Friday, December 10, 2010

Dear Diary

Even if it’s not all that regular – or hasn’t been lately –, I have managed to write entries for my weblog (blog, of course) rather continuously for a few years now. Four, to be more precise, I started in October 2006.


My blogs are not my first try at writing a diary, though. You see, when I grew up, more precisely during my teenage years which nicely cover most of the 1980s, writing a diary was just the thing to do for a young girl. Around that time, I still wanted to be like other girls – more precisely like the girls in the novels I read then. So I managed to convince my parents I needed a diary during our summer vacation when I was around 14. The problem was just this: my life was (and still is) a lot less interesting than that of all the girls in the novels I read then. During the vacation, while we were travelling around and doing sightseeing, my life was interesting enough and with a few pointers from my father, I managed to do some really interesting entries. But once I was back home and in my normal, everyday life, I didn’t find anything interesting to write about and grew tired of always writing ‘nothing interesting happened’ in my diary. So I stopped writing in it and instead used the lock to hone my lock-picking skills. They grew, by the way, even though the number of entries did not.

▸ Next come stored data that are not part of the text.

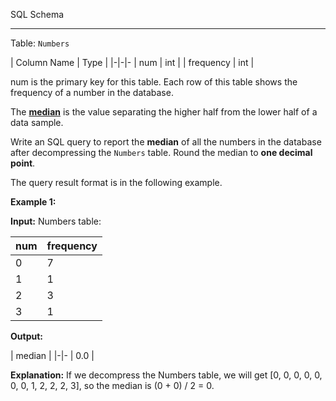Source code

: ﻿
SQL Schema

----------

Table:  `Numbers`


| Column Name | Type |
|-|-|-
| num         | int  |
| frequency   | int  |

num is the primary key for this table.
Each row of this table shows the frequency of a number in the database.

The  [**median**](https://en.wikipedia.org/wiki/Median)  is the value separating the higher half from the lower half of a data sample.

Write an SQL query to report the  **median**  of all the numbers in the database after decompressing the  `Numbers`  table. Round the median to  **one decimal point**.

The query result format is in the following example.

**Example 1:**

**Input:** 
Numbers table:

| num | frequency |
|-|-
| 0   | 7         |
| 1   | 1         |
| 2   | 3         |
| 3   | 1         |

**Output:** 

| median |
|-|-
| 0.0    |

**Explanation:** 
If we decompress the Numbers table, we will get [0, 0, 0, 0, 0, 0, 0, 1, 2, 2, 2, 3], so the median is (0 + 0) / 2 = 0.
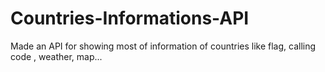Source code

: # Countries-Informations-API
Made an API for showing most of information of countries like flag, calling code , weather, map...
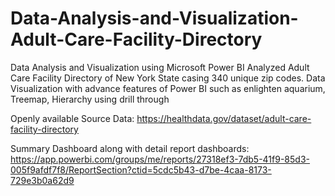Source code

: # Data-Analysis-and-Visualization-Adult-Care-Facility-Directory
Data Analysis and Visualization using Microsoft Power BI
Analyzed Adult Care Facility Directory of New York State casing 340 unique zip codes. 
Data Visualization with advance features of Power BI such as enlighten aquarium, Treemap, Hierarchy using drill through

Openly available Source Data:
https://healthdata.gov/dataset/adult-care-facility-directory

Summary Dashboard along with detail report dashboards:
https://app.powerbi.com/groups/me/reports/27318ef3-7db5-41f9-85d3-005f9afdf7f8/ReportSection?ctid=5cdc5b43-d7be-4caa-8173-729e3b0a62d9


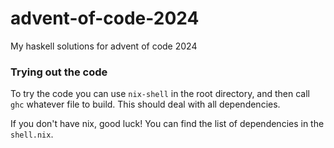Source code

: # advent-of-code-2024

My haskell solutions for advent of code 2024

### Trying out the code

To try the code you can use `nix-shell` in the root directory, and then call `ghc` whatever file to build. This should deal with all dependencies. 

If you don't have nix, good luck! You can find the list of dependencies in the `shell.nix`.
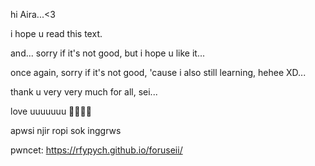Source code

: hi Aira...<3 

i hope u read this text. 

and... sorry if it's not good, but i hope u like it... 

once again, sorry if it's not good, 'cause i also still learning, hehee XD...

 thank u very very much for all, sei... 

love uuuuuuu 🫶🫶🫶🫶

apwsi njir ropi sok inggrws

pwncet:
https://rfypych.github.io/foruseii/
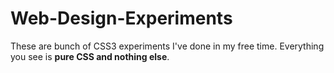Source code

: # Web-Design-Experiments

These are bunch of CSS3 experiments I've done in my free time. Everything you see is __pure CSS and nothing else__.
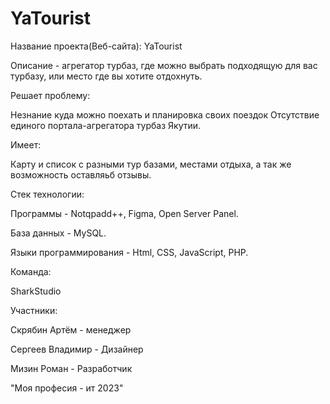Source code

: # YaTourist


Название проекта(Веб-сайта):
YaTourist

Описание - агрегатор турбаз, где можно выбрать подходящую для вас турбазу, или место где вы хотите отдохнуть.

Решает проблему:

Незнание куда можно поехать и планировка своих поездок
Отсутствие единого портала-агрегатора турбаз Якутии.

Имеет:

Карту и список с разными тур базами, местами отдыха, а так же возможность оставляьб отзывы.

Стек технологии:

Программы - Notqpadd++, Figma, Open Server Panel.

База данных - MySQL.

Языки программирования - Html, CSS, JavaScript, PHP.

Команда:

SharkStudio

Участники:

Скрябин Артём - менеджер

Сергеев Владимир - Дизайнер

Мизин Роман - Разработчик



"Моя професия -  ит 2023"
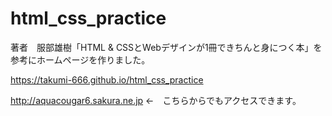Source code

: # html_css_practice

著者　服部雄樹「HTML & CSSとWebデザインが1冊できちんと身につく本」を参考にホームページを作りました。

https://takumi-666.github.io/html_css_practice

http://aquacougar6.sakura.ne.jp
←　こちらからでもアクセスできます。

Today I know I could have had a lot of fun with the diary then (besides lock-picking, which was funny). I just would have had to write down my dreams, my ideas and my rants in it, like I do in this blog. But at that time, I didn’t realize that and thought it was just for my real life – which was boring.


But what is it that makes girls so interested in writing a diary? And why are boys mostly immune to it these days (or the days of my youth)? There’s a TV series I really like (and no, it’s not “Vampire Diaries”) which is centred around a teenage girl and her rather sarcastic entries into her various diaries: “Mein Leben und Ich” (My Life And I). So what about diaries and girls? From a rather Freudian point of view I can, today, understand the whole ‘Horse’ issue. A huge, steaming, strong animal between your legs? Why should girls not be enthusiastic about this? But diaries?

My very own theory, one that will surely not hold up to any scientific test, is this: it’s a left-over from the past, the time when women, and especially girls, were mostly ignored whenever they weren’t useful. You know, cooking, having children (male for preference), cleaning up the house. Whenever women or girls were not doing such useful stuff, the men weren’t interested in what they thought (they weren’t interested all the other times, either). The times women could talk to each other (as their fathers, husbands or brothers weren’t interested in talking) were limited, of course. So they wrote their thoughts down (if they could write, of course). That was where the diaries came in.

Even today, most people are not listening to what teenage girls think, so it’s only logical they’re still writing diaries. Other people write blogs, no matter which age they are. I write a blog and I’m nearing my forties, my father writes a blog and he’s well into his sixties by now. Blogs are a nice new twist to the diary. While the diary holds the secret thoughts and wishes of a young girl about to become a woman, the blog holds the thoughts of a person (no matter which age and gender) directed at the world.


So, dear diary, that’s it for today. Or tomorrow. Or until I manage to write a new post for my blog.